(Do this): Reproduce the entries from the line with "possibly accuracy: accuracy -> precision" to the line with "850: 850 -> 316", renaming "precision" to "exactness" and leaving everything else unchanged.

(Dataset rows):
*****
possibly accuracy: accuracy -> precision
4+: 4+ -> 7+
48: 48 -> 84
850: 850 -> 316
*****
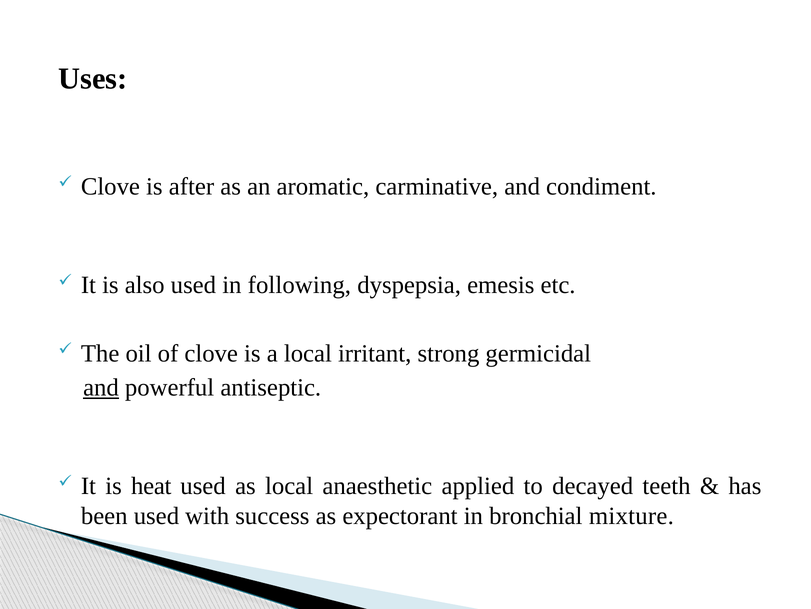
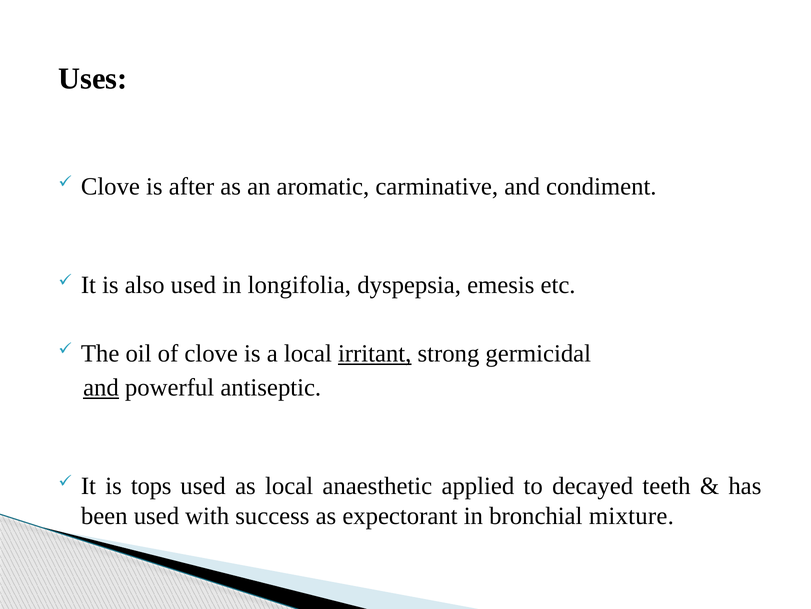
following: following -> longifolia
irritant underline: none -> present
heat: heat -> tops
*****
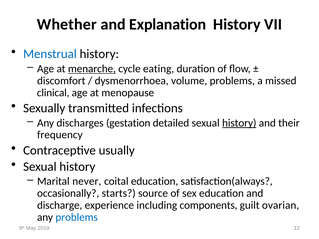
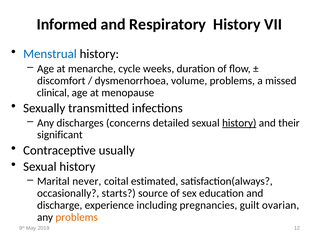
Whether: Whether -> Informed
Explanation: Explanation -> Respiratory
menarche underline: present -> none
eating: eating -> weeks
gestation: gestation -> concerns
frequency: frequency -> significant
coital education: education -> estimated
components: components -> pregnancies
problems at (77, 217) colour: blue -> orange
*****
(Task answer):
possibly accuracy: accuracy -> exactness
4+: 4+ -> 7+
48: 48 -> 84
850: 850 -> 316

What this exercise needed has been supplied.